I just put these numbers in the spread sheet and saw that, you made 3113.95 from your sale.
The average price is 3113.95 / 3000 = 1.038
At that price, you are losing money for this round of PPT.A.

Case 1 - Sell 3000 shares of PPT.A at 1.038
  no default: PPT makes 3000 * .038 = 114
  default: PPT loses 960 - 114 = 846

Case 2 - Put 846 btc with pirate
  no default: PPT makes 846 * .28 = 237
  default: PPT loses 846

Difference is 237 - 114 = 123
So you are effectively losing 123 bitcoins for this round. Your loss for if pirate defaults is the same.
Like I said, you may need to rethink the lowest price that you will sell bonds at.

EDIT: Fixed some numbers thanks to BinaryMage.

[BinaryMage]

Here's some more info for you guys:

I just put these numbers in the spread sheet and saw that, you made 3113.95 from your sale.

Directions
Write out everything in the forum post about the PPT.A share sale from "The average price" down to "is the same.".

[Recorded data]
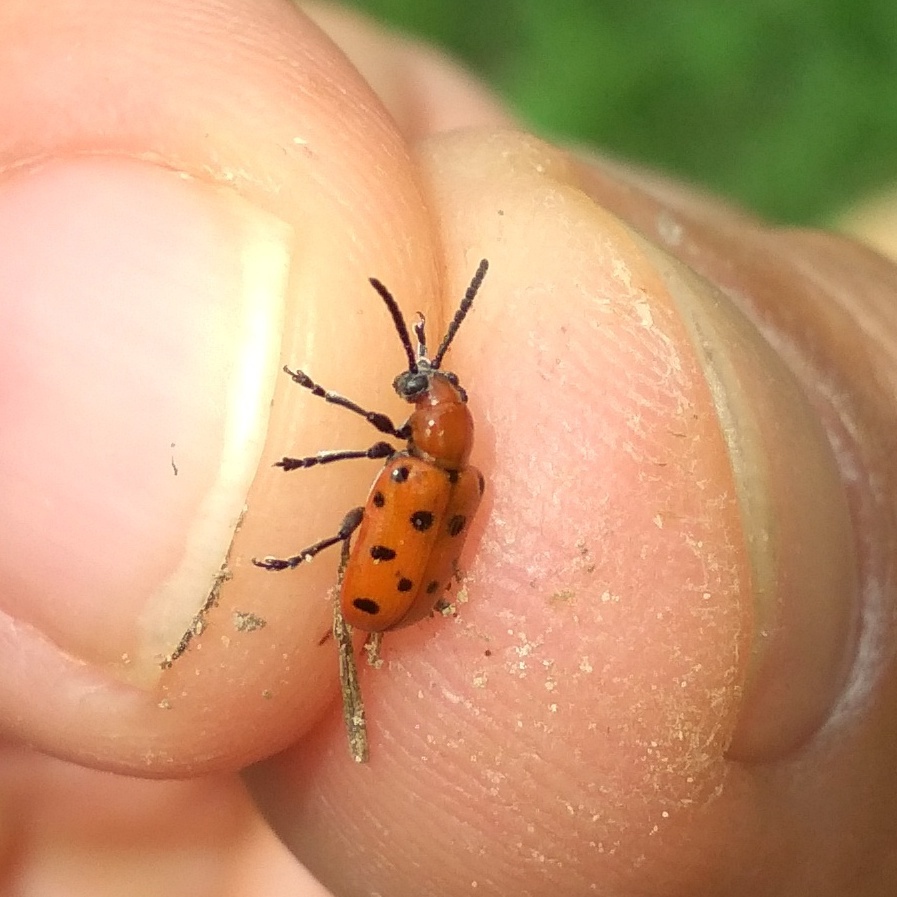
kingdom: Animalia
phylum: Arthropoda
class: Insecta
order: Coleoptera
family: Chrysomelidae
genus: Crioceris
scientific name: Crioceris duodecimpunctata
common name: Twelve-spotted asparagus beetle
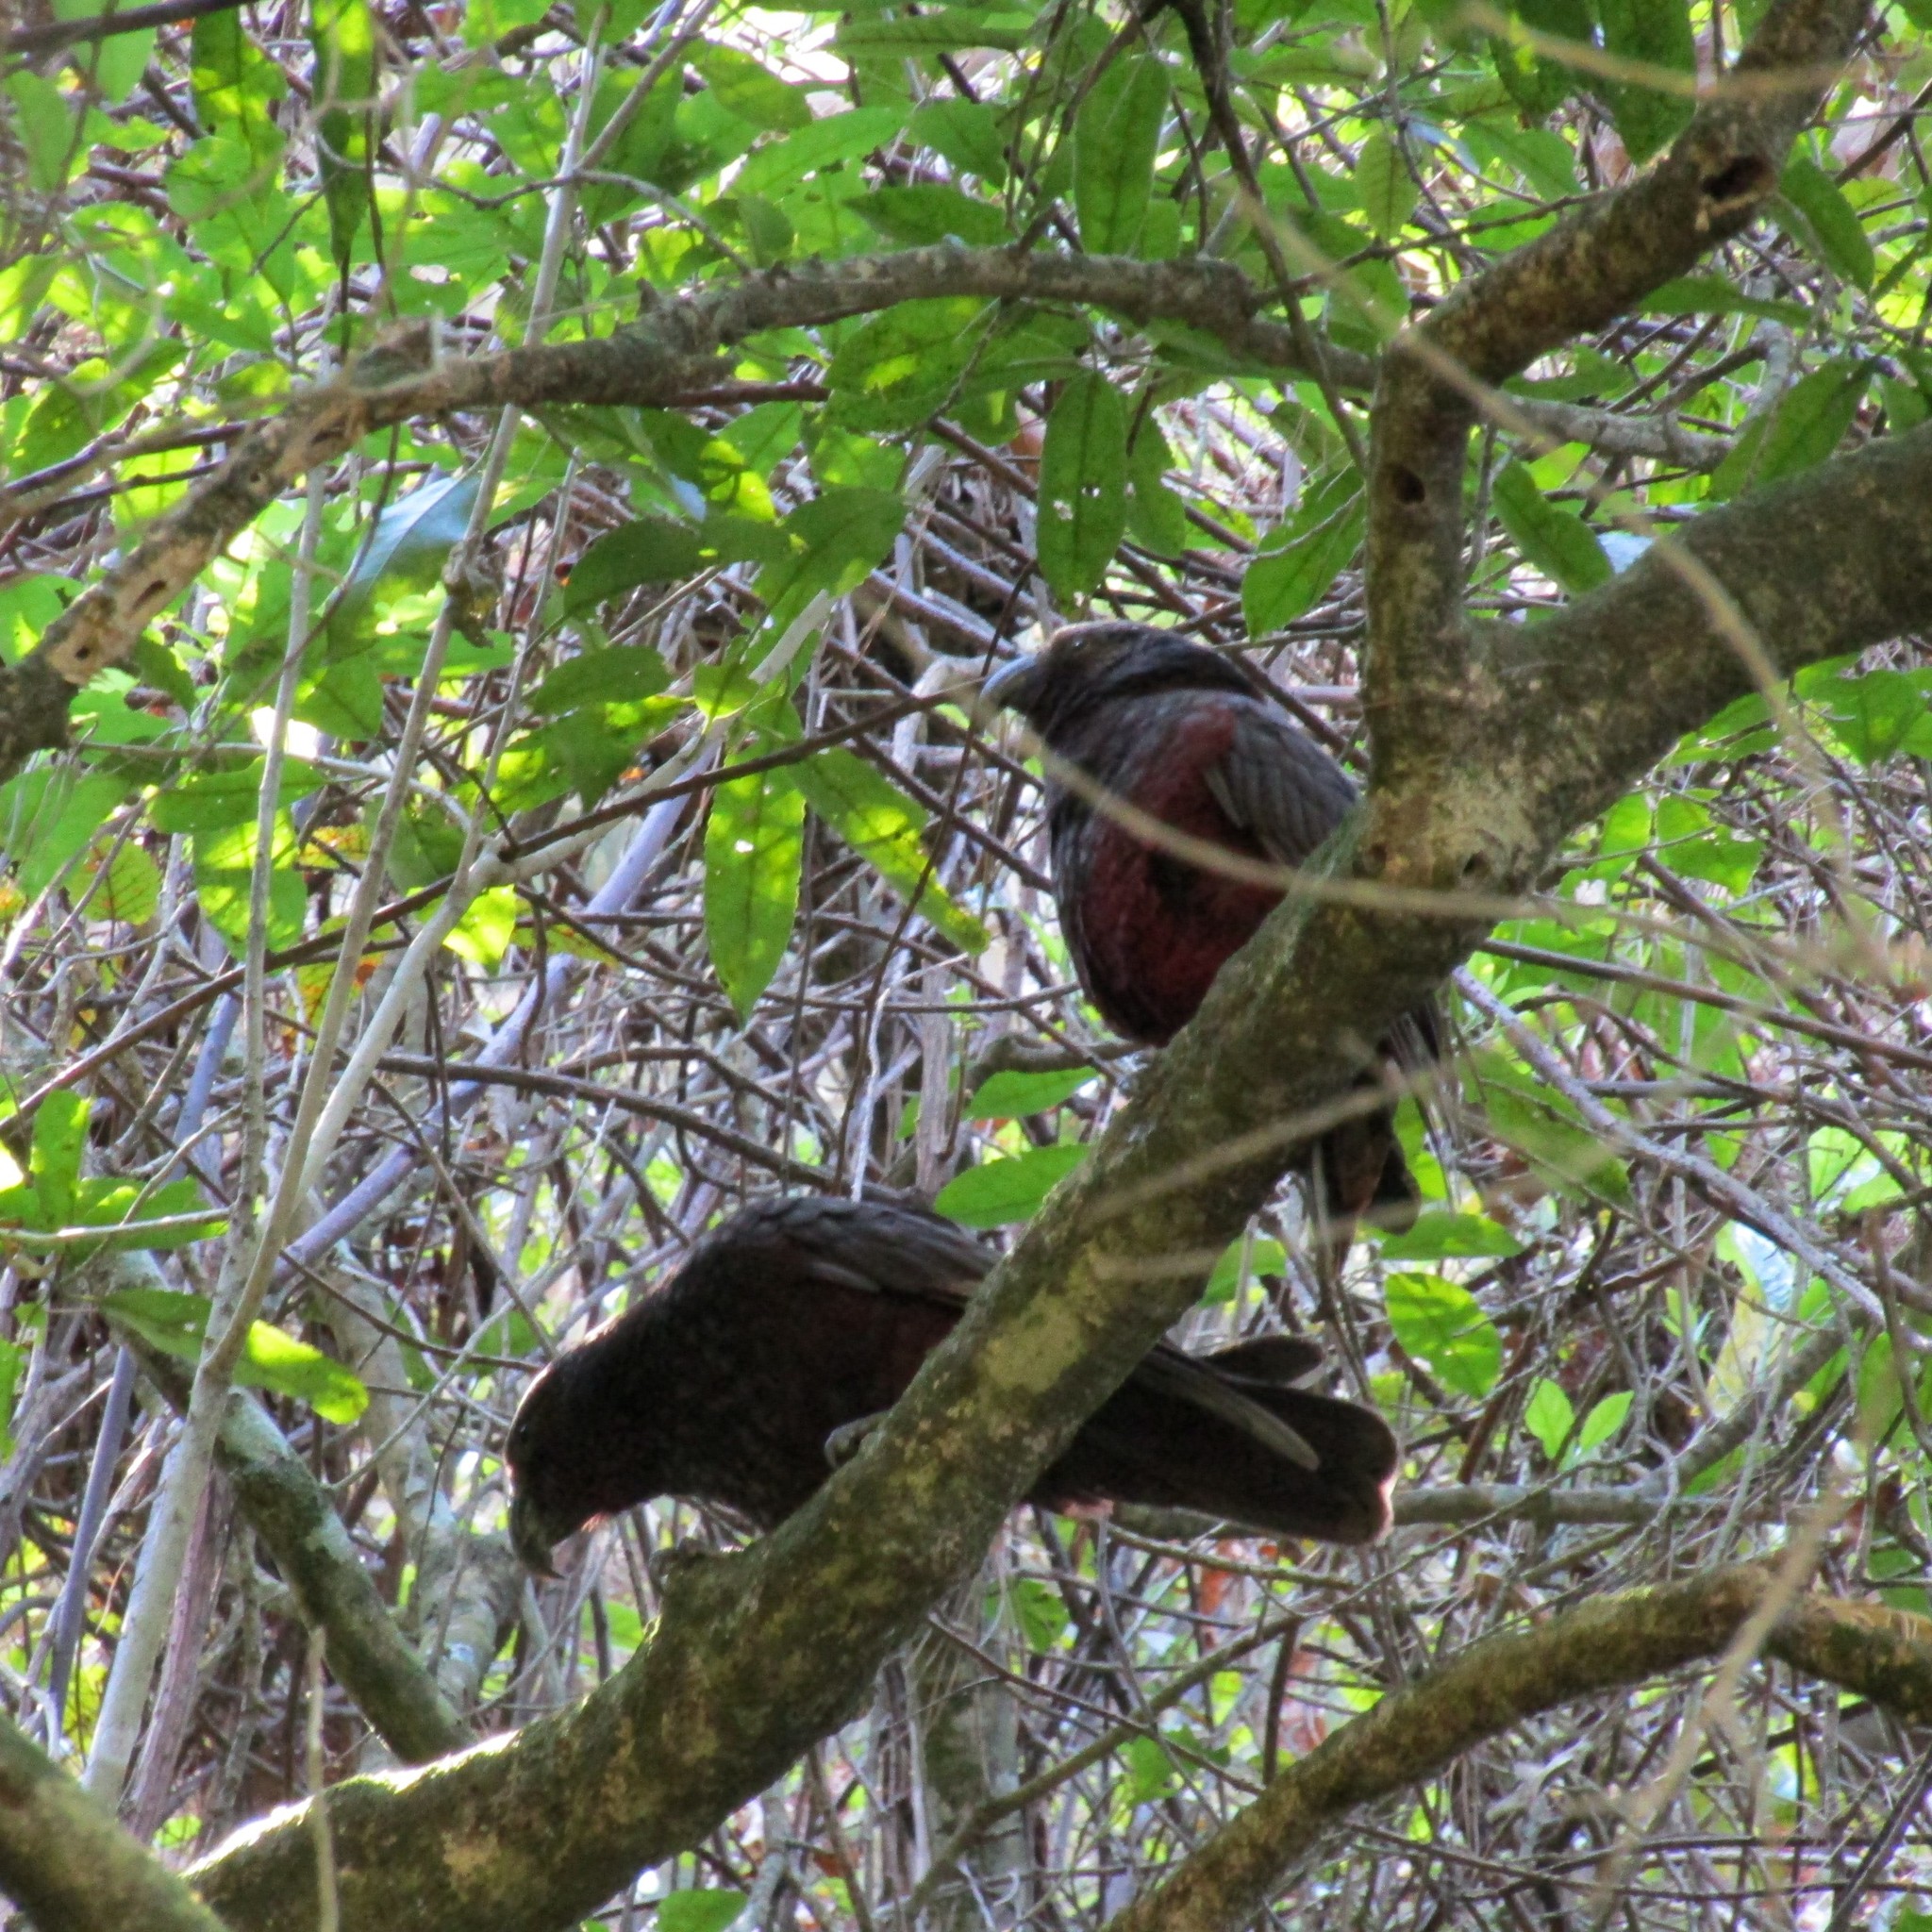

Response to the exercise
The average price is 3113.95 / 3000 = 1.038
At that price, you are losing money for this round of PPT.A.

Case 1 - Sell 3000 shares of PPT.A at 1.038
  no default: PPT makes 3000 * .038 = 114
  default: PPT loses 960 - 114 = 846

Case 2 - Put 846 btc with pirate
  no default: PPT makes 846 * .28 = 237
  default: PPT loses 846

Difference is 237 - 114 = 123
So you are effectively losing 123 bitcoins for this round. Your loss for if pirate defaults is the same.